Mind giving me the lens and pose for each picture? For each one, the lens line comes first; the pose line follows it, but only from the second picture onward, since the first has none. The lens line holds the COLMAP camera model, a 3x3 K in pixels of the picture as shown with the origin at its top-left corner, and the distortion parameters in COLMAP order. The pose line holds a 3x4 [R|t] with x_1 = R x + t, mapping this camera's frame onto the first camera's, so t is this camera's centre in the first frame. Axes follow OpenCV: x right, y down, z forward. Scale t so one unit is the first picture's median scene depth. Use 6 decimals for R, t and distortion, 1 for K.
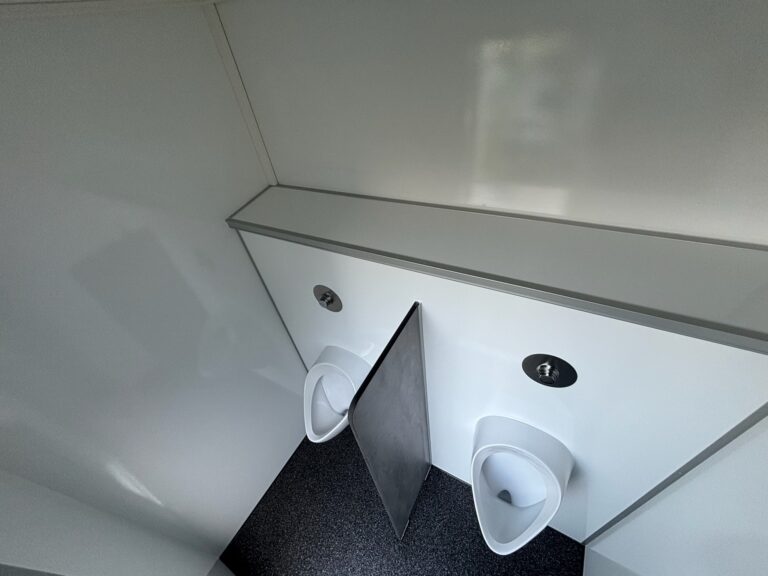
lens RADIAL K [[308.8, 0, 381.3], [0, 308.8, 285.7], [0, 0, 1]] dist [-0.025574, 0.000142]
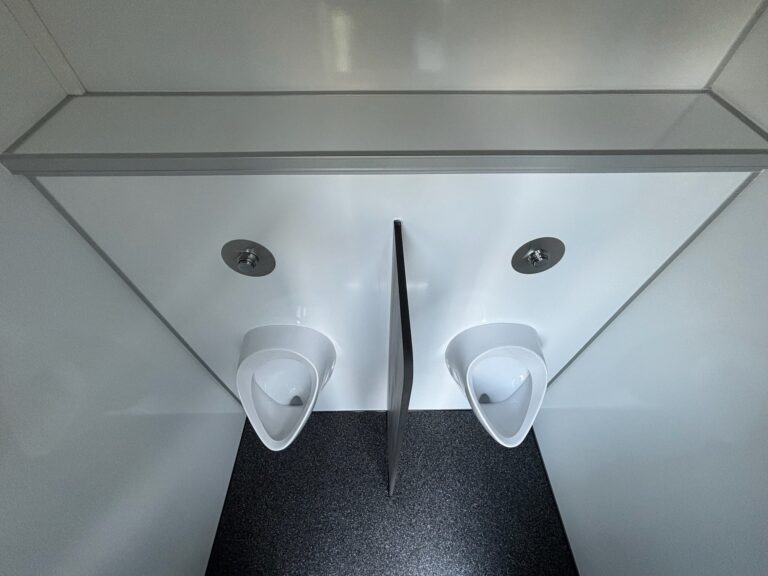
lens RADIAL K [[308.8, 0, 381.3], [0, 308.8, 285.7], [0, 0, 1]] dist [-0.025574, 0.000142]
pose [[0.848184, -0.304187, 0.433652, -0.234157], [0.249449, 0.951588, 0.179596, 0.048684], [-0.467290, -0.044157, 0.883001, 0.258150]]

-- -- --

Required work
Repeat every line above word for word, leaving out the pictures.

Exercise output
Mind giving me the lens and pose for each picture? For each one, the lens line comes first; the pose line follows it, but only from the second picture onward, since the first has none. The lens line holds the COLMAP camera model, a 3x3 K in pixels of the picture as shown with the origin at its top-left corner, and the distortion parameters in COLMAP order. The pose line holds a 3x4 [R|t] with x_1 = R x + t, mapping this camera's frame onto the first camera's, so t is this camera's centre in the first frame. Axes follow OpenCV: x right, y down, z forward. Scale t so one unit is the first picture's median scene depth. Use 6 decimals for R, t and distortion, 1 for K.
lens RADIAL K [[308.8, 0, 381.3], [0, 308.8, 285.7], [0, 0, 1]] dist [-0.025574, 0.000142]
lens RADIAL K [[308.8, 0, 381.3], [0, 308.8, 285.7], [0, 0, 1]] dist [-0.025574, 0.000142]
pose [[0.848184, -0.304187, 0.433652, -0.234157], [0.249449, 0.951588, 0.179596, 0.048684], [-0.467290, -0.044157, 0.883001, 0.258150]]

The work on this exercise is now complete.